Edinburgh and London should publish their "red lines" for independence talks before next year's referendum, according to a report by the Lords Economic Affairs Committee.

Both sides, led by Alex Salmond and David Cameron, should clearly state non-negotiable positions on issues including defence, currency and the national debt, according to the report published today, which also warns the talks could take years and advises against "sleepwalking" into independence.

Danny Alexander, the Chief Secretary to the Treasury, has already dismissed the call, saying the UK Government would not enter any pre-negotiations.

A Scottish Government spokesman said its position on "all these issues will be set out before and in the White Paper – and that is what the people of Scotland will be voting on".

The report refers to a "conspiracy of silence" the committee said was "inhibiting open debate" in Scotland.

The peers have also criticised the Scottish Government's claims an independent Scotland would have influence over the Bank of England as "entirely fanciful".

They said Alex Salmond's hope that the central bank will also act as a lender of last resort is "implausible"; that European Union membership would not be automatic; and that the cost of re-applying to join the EU could be the adoption of the euro.

Their report also warns that, if future liabilities such as public sector pensions are included, Scotland's national debt would be £93 billion – or 123% of GDP, although that would still be smaller than the UK's current ratio of 147%.

Ahead of the publication of the report, the cross-party committee defended itself against accusations it was biased and insisted it had taken no view on the independence question.

Chairman Lord MacGregor said his committee contained no nationalist members because there were no SNP peers, adding: "We have bent over backwards to be dispassionate about the issues".

John Swinney, the Scottish Finance Secretary, said: "It will be no surprise to people across Scotland that out-of-touch unelected lords think Scotland is too small and too poor.
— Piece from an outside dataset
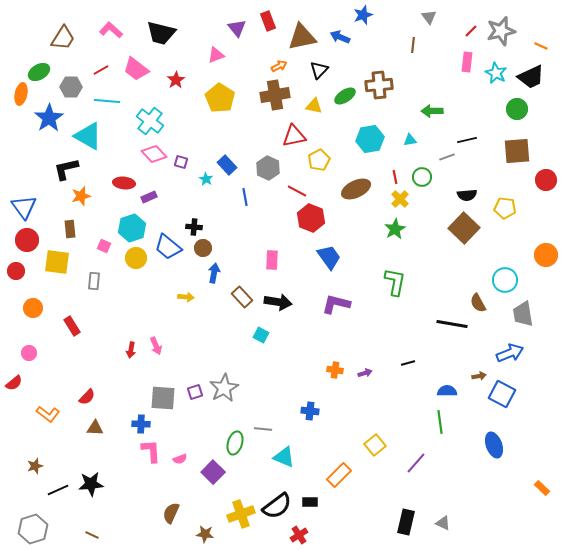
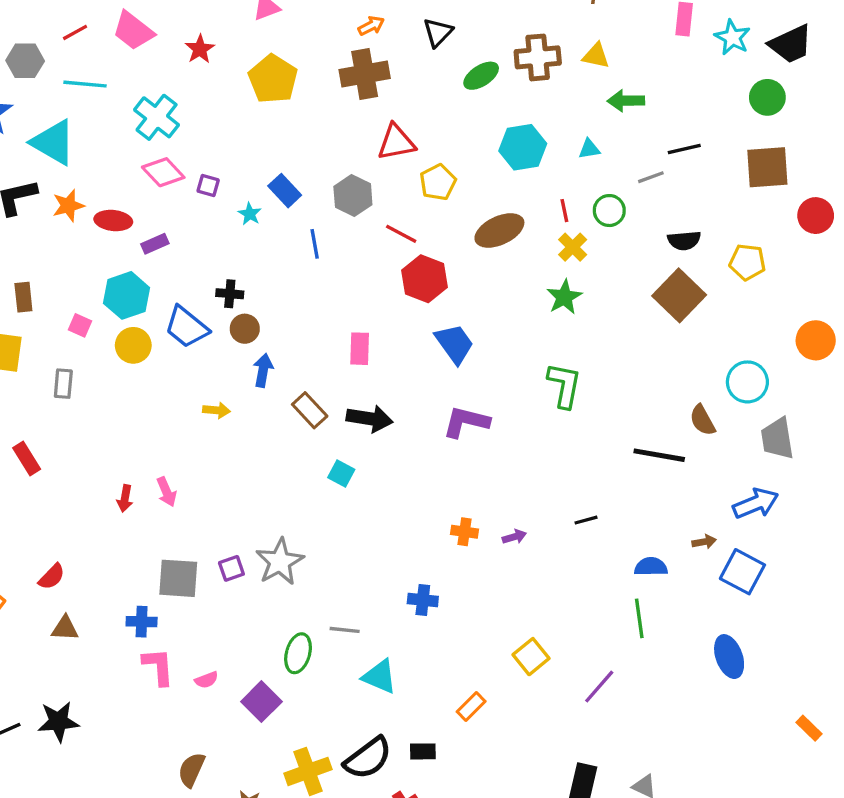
yellow triangle: (314, 106) -> (596, 56), moved
orange star: (81, 196) -> (68, 206), moved
orange rectangle: (339, 475) -> (471, 707), size x0.7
Westminster has been peddling this nonsense for decades.

"All the evidence, including in this report, shows Scotland is in a far stronger financial position than the UK as a whole.

"Retaining sterling as Scotland's currency within a formal monetary union is a proposal endorsed by the leading and nobel-prizewinning impartial economists of the Fiscal Commission, who advise governments and economic institutions around the world, and who are very clear this is in the UK's best interests as well as Scotland's."

He also described evidence heard by the committee, that independence could cost 25,000 defence jobs as "ridiculous".

Mr Alexander said: "We have been clear we will not 'pre- negotiate' the terms of independence before people in Scotland have had their say in the referendum.

"To do so would require the Government to act on behalf of only part of the UK."